◆ Work item ◆
Write out the listing below character for character, though without its pictures.
* * *
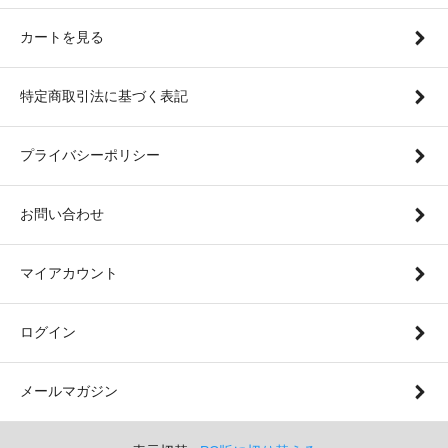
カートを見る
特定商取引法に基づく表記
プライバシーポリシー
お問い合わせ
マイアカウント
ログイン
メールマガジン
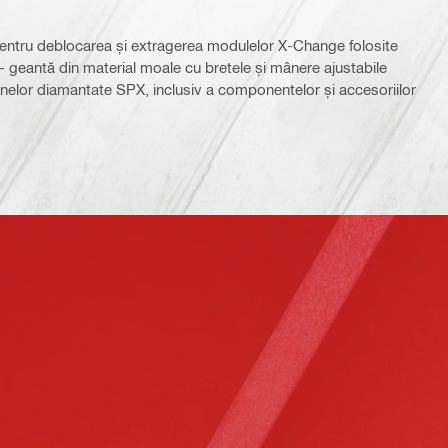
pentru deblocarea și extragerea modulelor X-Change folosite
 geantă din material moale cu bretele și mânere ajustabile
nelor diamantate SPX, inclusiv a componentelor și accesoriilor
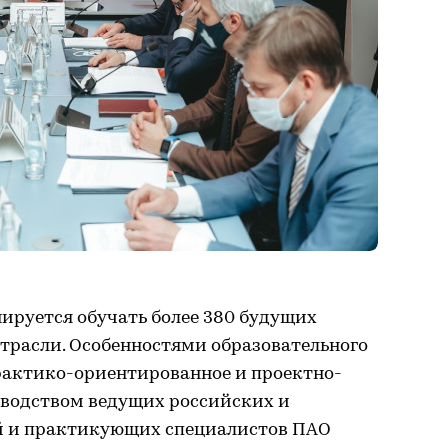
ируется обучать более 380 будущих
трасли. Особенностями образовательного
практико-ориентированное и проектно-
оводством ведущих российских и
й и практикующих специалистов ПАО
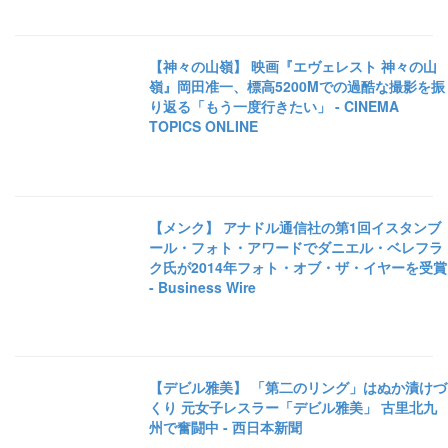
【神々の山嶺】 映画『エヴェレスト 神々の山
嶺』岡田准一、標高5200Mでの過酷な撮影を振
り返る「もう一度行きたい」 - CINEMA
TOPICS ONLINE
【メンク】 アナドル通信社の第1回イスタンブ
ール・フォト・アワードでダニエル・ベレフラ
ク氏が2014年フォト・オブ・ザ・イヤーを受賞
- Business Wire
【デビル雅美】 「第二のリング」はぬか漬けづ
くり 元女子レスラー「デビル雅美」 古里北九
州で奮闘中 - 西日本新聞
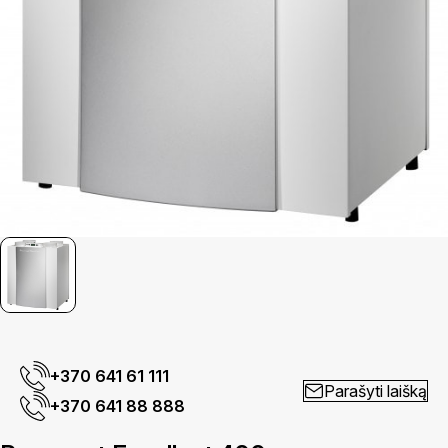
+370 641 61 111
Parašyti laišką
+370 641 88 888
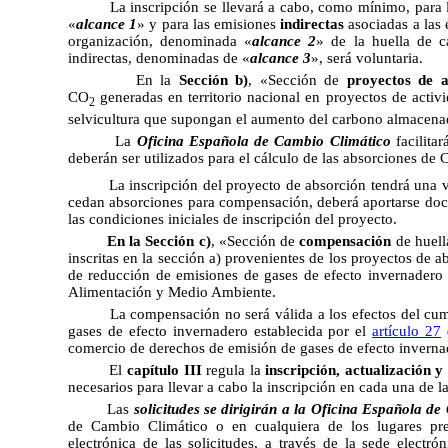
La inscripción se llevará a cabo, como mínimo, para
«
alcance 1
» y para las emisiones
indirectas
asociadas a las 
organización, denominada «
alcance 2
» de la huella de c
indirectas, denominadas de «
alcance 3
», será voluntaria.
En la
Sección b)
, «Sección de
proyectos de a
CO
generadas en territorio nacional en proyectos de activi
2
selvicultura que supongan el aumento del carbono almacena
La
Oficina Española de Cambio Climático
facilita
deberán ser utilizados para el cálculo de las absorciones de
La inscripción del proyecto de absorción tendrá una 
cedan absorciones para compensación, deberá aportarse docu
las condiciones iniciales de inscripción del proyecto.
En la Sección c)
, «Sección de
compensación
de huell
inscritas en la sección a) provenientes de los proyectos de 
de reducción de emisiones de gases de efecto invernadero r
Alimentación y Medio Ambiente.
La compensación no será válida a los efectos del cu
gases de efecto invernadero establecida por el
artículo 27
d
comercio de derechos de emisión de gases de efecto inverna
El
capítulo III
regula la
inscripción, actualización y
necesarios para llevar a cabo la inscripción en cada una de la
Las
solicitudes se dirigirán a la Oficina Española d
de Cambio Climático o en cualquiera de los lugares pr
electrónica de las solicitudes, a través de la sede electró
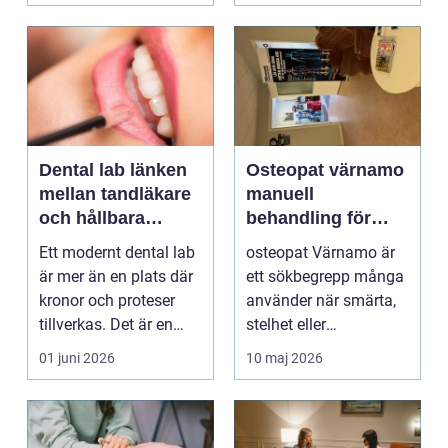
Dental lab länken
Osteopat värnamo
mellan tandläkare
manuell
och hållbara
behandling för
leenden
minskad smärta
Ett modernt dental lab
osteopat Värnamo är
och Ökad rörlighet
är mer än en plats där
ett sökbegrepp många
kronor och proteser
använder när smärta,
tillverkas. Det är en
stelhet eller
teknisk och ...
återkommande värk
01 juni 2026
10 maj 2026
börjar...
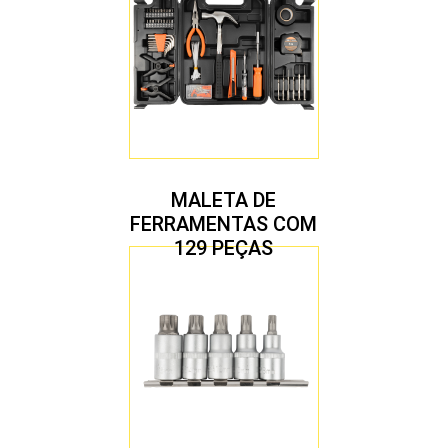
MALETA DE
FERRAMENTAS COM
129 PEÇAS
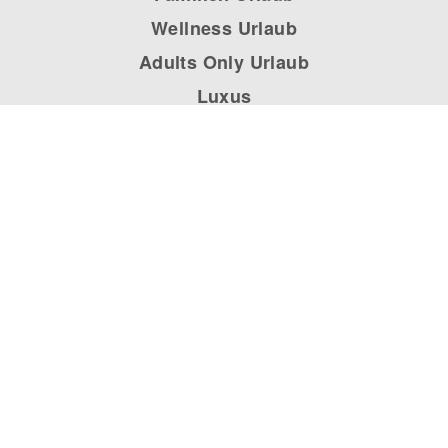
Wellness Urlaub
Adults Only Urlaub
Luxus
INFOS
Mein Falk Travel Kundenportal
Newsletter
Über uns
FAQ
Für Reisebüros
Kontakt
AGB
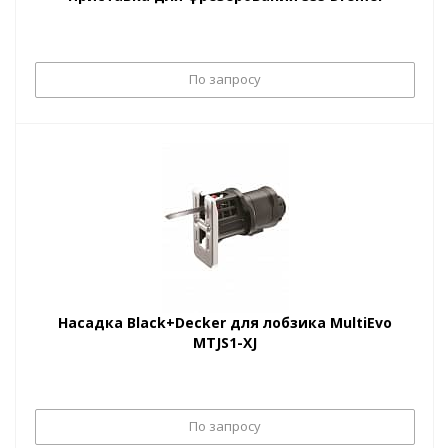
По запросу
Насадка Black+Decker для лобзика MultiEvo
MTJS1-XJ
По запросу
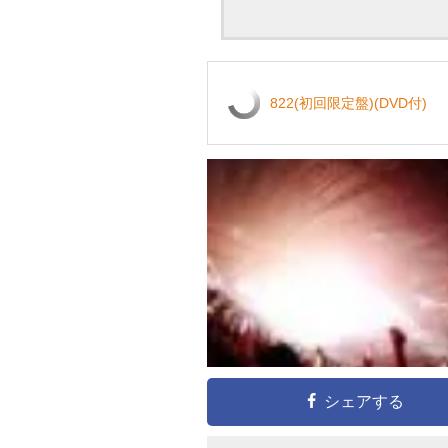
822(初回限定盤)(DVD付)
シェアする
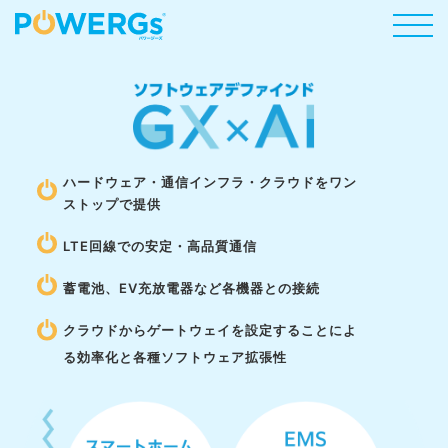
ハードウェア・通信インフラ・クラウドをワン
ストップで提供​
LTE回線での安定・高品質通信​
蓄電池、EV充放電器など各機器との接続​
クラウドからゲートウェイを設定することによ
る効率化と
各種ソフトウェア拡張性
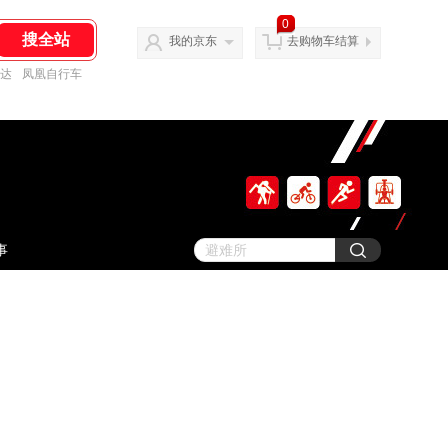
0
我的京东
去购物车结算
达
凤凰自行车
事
* * *
◆ Response area ◆
カートを見る
特定商取引法に基づく表記
プライバシーポリシー
お問い合わせ
マイアカウント
ログイン
メールマガジン
pentru deblocarea și extragerea modulelor X-Change folosite
 geantă din material moale cu bretele și mânere ajustabile
nelor diamantate SPX, inclusiv a componentelor și accesoriilor
ируется обучать более 380 будущих
трасли. Особенностями образовательного
практико-ориентированное и проектно-
оводством ведущих российских и
й и практикующих специалистов ПАО
【神々の山嶺】 映画『エヴェレスト 神々の山
嶺』岡田准一、標高5200Mでの過酷な撮影を振
り返る「もう一度行きたい」 - CINEMA
TOPICS ONLINE
【メンク】 アナドル通信社の第1回イスタンブ
ール・フォト・アワードでダニエル・ベレフラ
ク氏が2014年フォト・オブ・ザ・イヤーを受賞
- Business Wire
【デビル雅美】 「第二のリング」はぬか漬けづ
くり 元女子レスラー「デビル雅美」 古里北九
州で奮闘中 - 西日本新聞
+370 641 61 111
Parašyti laišką
+370 641 88 888
La inscripción se llevará a cabo, como mínimo, para
«
alcance 1
» y para las emisiones
indirectas
asociadas a las 
organización, denominada «
alcance 2
» de la huella de c
indirectas, denominadas de «
alcance 3
», será voluntaria.
En la
Sección b)
, «Sección de
proyectos de a
CO
generadas en territorio nacional en proyectos de activi
2
selvicultura que supongan el aumento del carbono almacena
La
Oficina Española de Cambio Climático
facilita
deberán ser utilizados para el cálculo de las absorciones de
La inscripción del proyecto de absorción tendrá una 
cedan absorciones para compensación, deberá aportarse docu
las condiciones iniciales de inscripción del proyecto.
En la Sección c)
, «Sección de
compensación
de huell
inscritas en la sección a) provenientes de los proyectos de 
de reducción de emisiones de gases de efecto invernadero r
Alimentación y Medio Ambiente.
La compensación no será válida a los efectos del cu
gases de efecto invernadero establecida por el
artículo 27
d
comercio de derechos de emisión de gases de efecto inverna
El
capítulo III
regula la
inscripción, actualización y
necesarios para llevar a cabo la inscripción en cada una de la
Las
solicitudes se dirigirán a la Oficina Española d
de Cambio Climático o en cualquiera de los lugares pr
electrónica de las solicitudes, a través de la sede electró
Dental lab länken
Osteopat värnamo
mellan tandläkare
manuell
och hållbara
behandling för
leenden
minskad smärta
Ett modernt dental lab
osteopat Värnamo är
och Ökad rörlighet
är mer än en plats där
ett sökbegrepp många
kronor och proteser
använder när smärta,
tillverkas. Det är en
stelhet eller
teknisk och ...
återkommande värk
01 juni 2026
10 maj 2026
börjar...
MALETA DE
FERRAMENTAS COM
129 PEÇAS
Wellness Urlaub
Adults Only Urlaub
Luxus
INFOS
Mein Falk Travel Kundenportal
Newsletter
Über uns
FAQ
Für Reisebüros
Kontakt
AGB
По запросу
Насадка Black+Decker для лобзика MultiEvo
MTJS1-XJ
По запросу
822(初回限定盤)(DVD付)
シェアする
ハードウェア・通信インフラ・クラウドをワン
ストップで提供​
LTE回線での安定・高品質通信​
蓄電池、EV充放電器など各機器との接続​
クラウドからゲートウェイを設定することによ
る効率化と
各種ソフトウェア拡張性
0
我的京东
去购物车结算
达
凤凰自行车
事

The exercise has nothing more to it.